Sister Jude (Jessica Lange) gets in hot water with Sister Mary Eunice who finds a cucumber in Jude’s quarters, presumably for “diddling” purposes. This earns Sister Jude a trip to the electroshock therapy room, where Sister Mary Eunice doubles the recommended voltage. Sister Jude, now dazed and barely capable of speaking, returns to the recreational room, where Sister Mary Eunice has installment a jukebox full of pop tunes. This leads to a long, long, long dance number featuring the entire cast to the tune of “The Name Game.” This sequence has, as near as I can tell, no real purpose beyond injecting some much-needed levity into “American Horror Story: Asylum,” and revealing that the cast might actually be having some fun here, even though their characters are each suffering intense emotional and physical abuse at every turn.
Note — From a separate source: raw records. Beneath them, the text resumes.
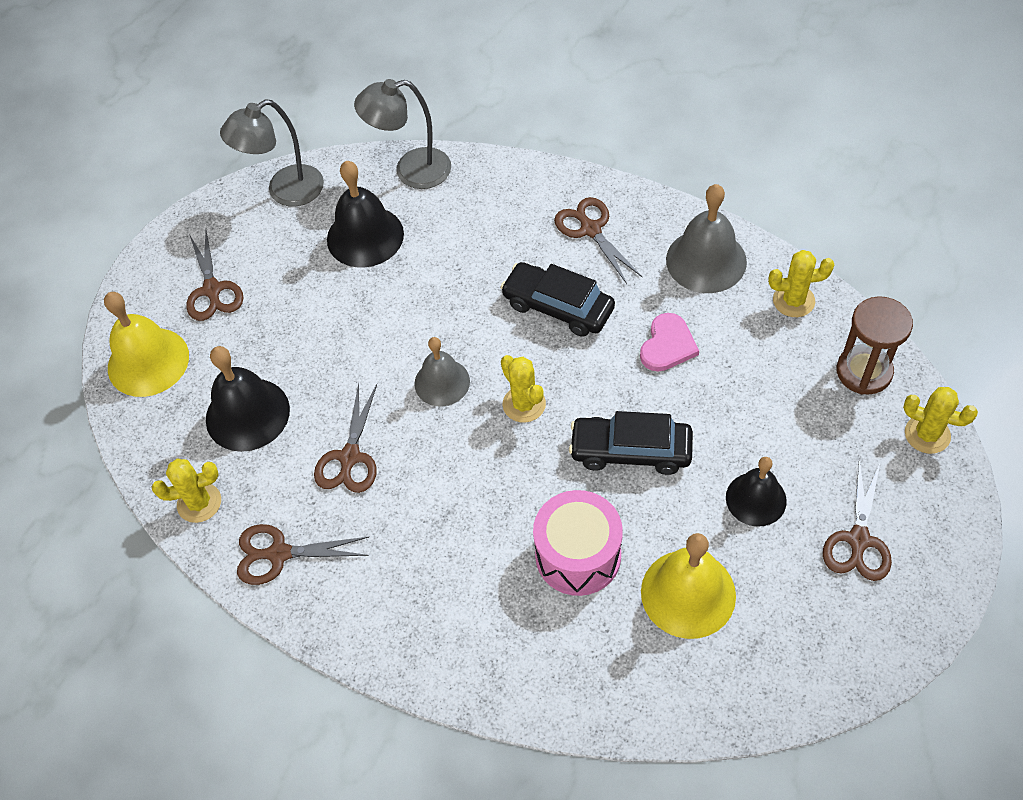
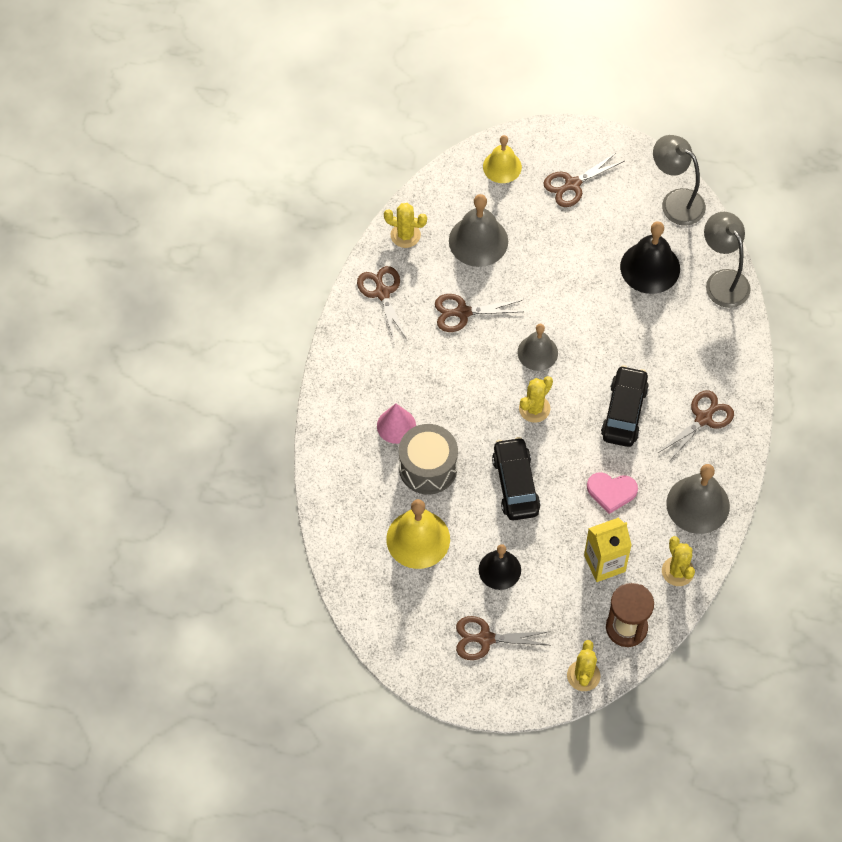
camera: 70 degrees right, 5 degrees up
yellow bell [104,292,189,397] -> yellow bell [483,135,522,183], size x0.66
yellow cactus [152,459,221,523] -> yellow cactus turned 45 degrees counterclockwise [384,203,427,248]
black bell [206,346,290,452] -> grey bell [449,194,508,267]
pink drum [533,490,623,596] -> grey drum [399,424,458,495]
none -> pink cone [377,404,416,444]
none -> yellow carton [584,517,632,582]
Monsignor Timothy Howard (Joseph Fiennes), meanwhile, has been visited by the angel of death, Shachath (Frances Conroy), who revealed that the devil inside Sister Mary Eunice. He tries, rather briefly, to exorcise the demon, but Sister Mary Eunice rapes him for his troubles. His vows of celibacy broken – and he kinda liked it too – he goes to a barely functional Sister Jude for guidance. He apologizes for never listening to her (and as well he should), and she finally speaks up, telling him to kill Sister Mary Eunice, who taunts him for thinking he could go through with it. But when the Monsignor rejects her offer to help him become pope, he tosses her off the third floor of Briarcliff. Shachath comes for her as well, and supposedly takes both Sister Mary Eunice and the demon inside her to the afterlife.
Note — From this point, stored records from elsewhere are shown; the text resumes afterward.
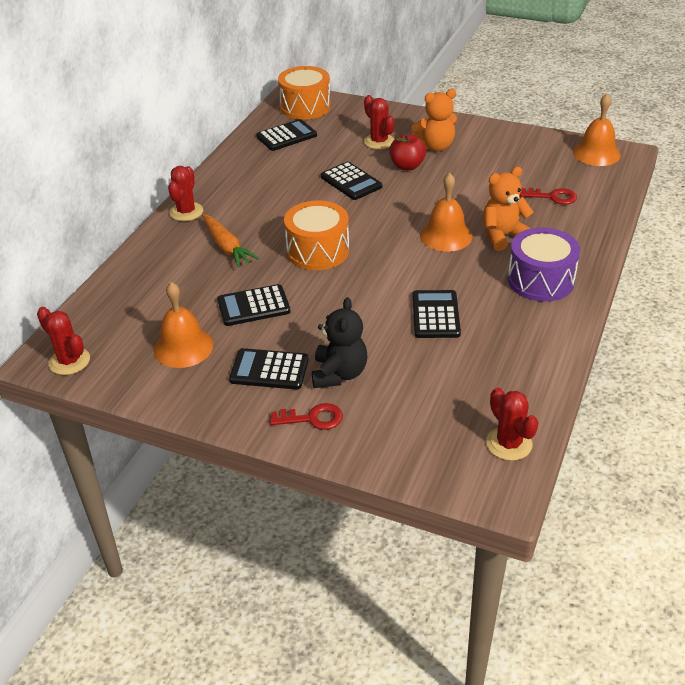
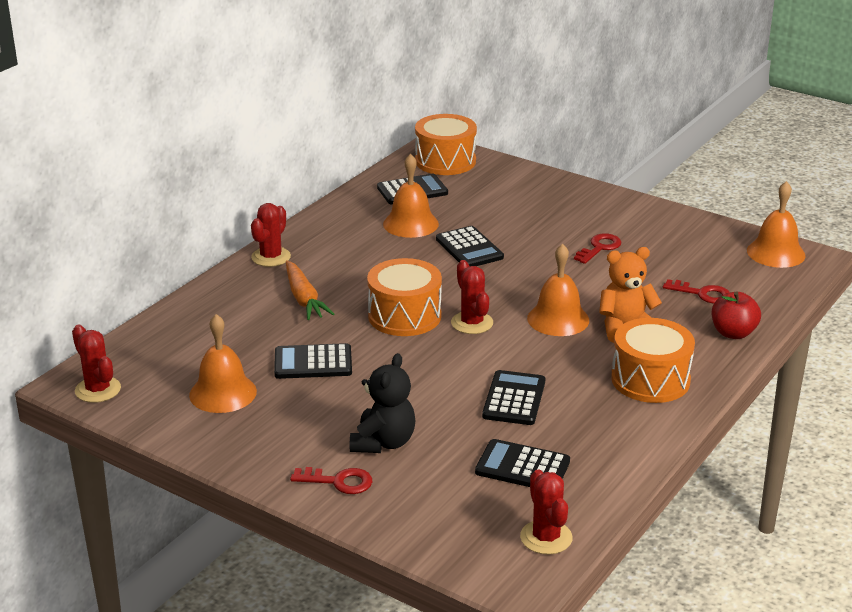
camera: 10 degrees right, 10 degrees down
black calculator [229,348,309,390] -> black calculator moved to [475,439,570,487]
red cactus [364,95,395,149] -> red cactus moved to [451,260,493,334]
red apple [389,134,426,170] -> red apple moved to [712,291,761,339]
orange teddy bear [412,89,457,151] -> none
purple drum [508,227,580,302] -> orange drum [611,318,695,403]
none -> orange bell [383,154,439,238]
none -> red key [574,233,621,264]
Dr. Arden, distraught over Sister Mary Eunice’s fornication with Monsignor Howard, and having already executed the mutated beasts living in the woods outside Briarcliff, volunteers to cremate her remains. He straps her into the furnace, and then piles on himself. The episode ends with the door to the furnace shutting behind them, presumably incinerating them both. That’s assuming, of course, that death has any meaning in “American Horror Story: Asylum,” since it sure as hell didn’t matter to Grace, who’s back on the show despite being really quite killed a few episodes ago.

It’s a humdinger of a storyline, “The Name Game,” and the pot sure is boiling over with pulpy storylines reaching some kind of apex. But “American Horror Story: Asylum” has never been very good about maintaining a status quo. Assuming for a moment that Arden and Sister Mary Eunice are dead, the only real antagonist left for the show would be Dr. Arden. Could he rise through the ranks of Briarcliff so soon, taking charge with the Monsignor? Either way, now that the Monsignor knows that Sister Jude was telling the truth, and now that Sister Jude has told her Mother Superior that Lana was institutionalized under false pretenses, there’s nothing keeping her there either, except doubtless for Dr. Thredson himself. “The Name Game” concludes on an extremely dramatic cliffhanger, but unlike the very best cliffhangers, it leaves the fate of these storylines in doubt, instead of filling our heads with possibilities.

Then again, this is “American Horror Story: Asylum” we’re talking about. The next episode could very easily introduce hobbits and cyborgs into the series and we’d have no right to even bat an eye. It’s unclear where the series is going, but for this one episode at least, we do know it’s been a real treat.